Date: Fri, 30 May 97 09:20:34 CDT
From: Marpessa Kupendua <email@example.com>
Subject: !*OZ: Aborigine Families Recount Seizures
Aborigine Families Recount Seizures
By Alan Thornhill,
in the Philadelphia Daily News
28 April 1997
Associated Press - Aborigines living in Australia's remote
northwest deserts used to smear their light-skinned
children with charcoal, hoping to keep state welfare
agents from taking them away.
"The welfare just grabbed you when they found you,"
one of the stolen children reported, many years later.
"Our people would hide us, paint us with charcoal."
The ploy rarely worked. "I was taken to Moola Bulla,"
said one cattler worker who was stolen as a child.

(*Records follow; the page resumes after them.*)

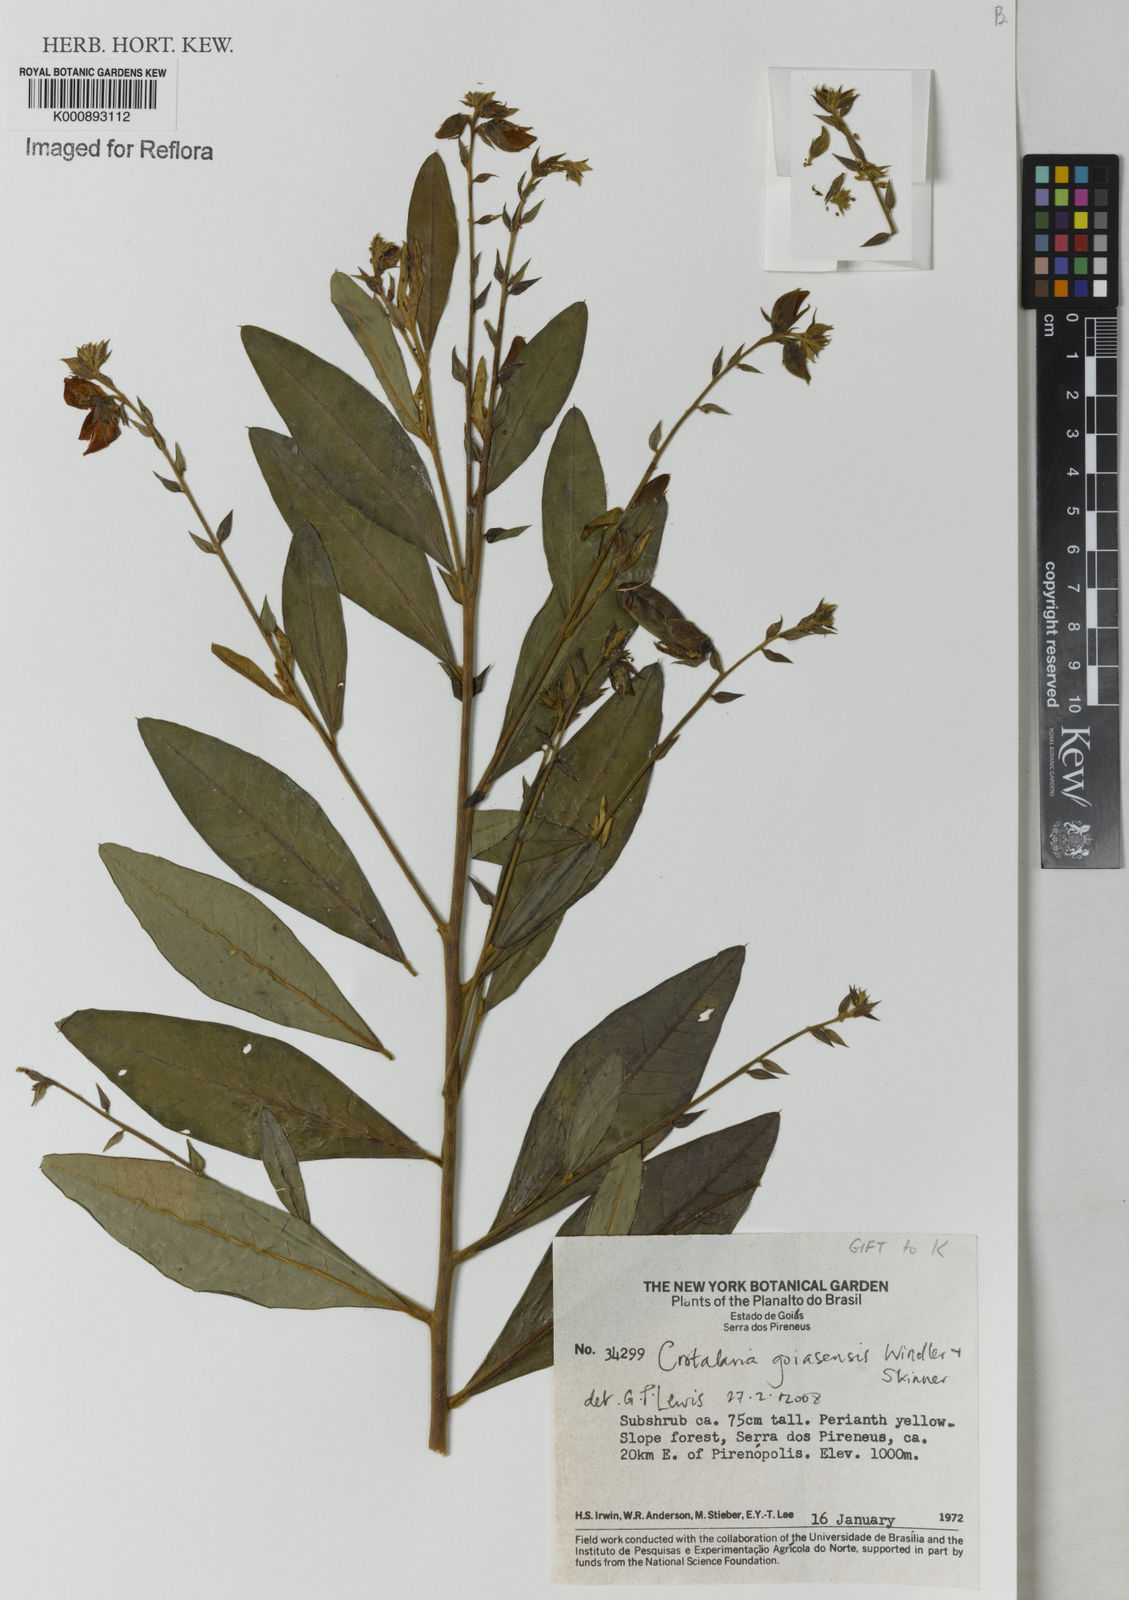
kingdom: Plantae
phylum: Tracheophyta
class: Magnoliopsida
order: Fabales
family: Fabaceae
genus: Crotalaria
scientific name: Crotalaria goiasensis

"We were about 5 or 6 years old."
His tale was one of thousands heard by Australia's
Human Rights and Equal Opportunity Commission
during its heart-wrenching inquiry into the "stolen
generation." From 1910 until the 1970s, some 100,000
aboriginal children were taken from their parents
under the misguided belief that Aborigines were
doomed and saving the children was the only humane
alternative. Light-skinned aboriginal children were
seized and handed out to white families for
adoption. Dark-skinned children were put in
Even now, the pain is so great that most stories
were printed anonymously in the commission's final
report, "Bringing Them Home." The commission says
the actions of the authorities at that time amounted
to genocide as the United Nations defines it. The
government has refused to follow the inquiry's
recommendation that a tribunal be set up to assess
compensation payments for the stolen children.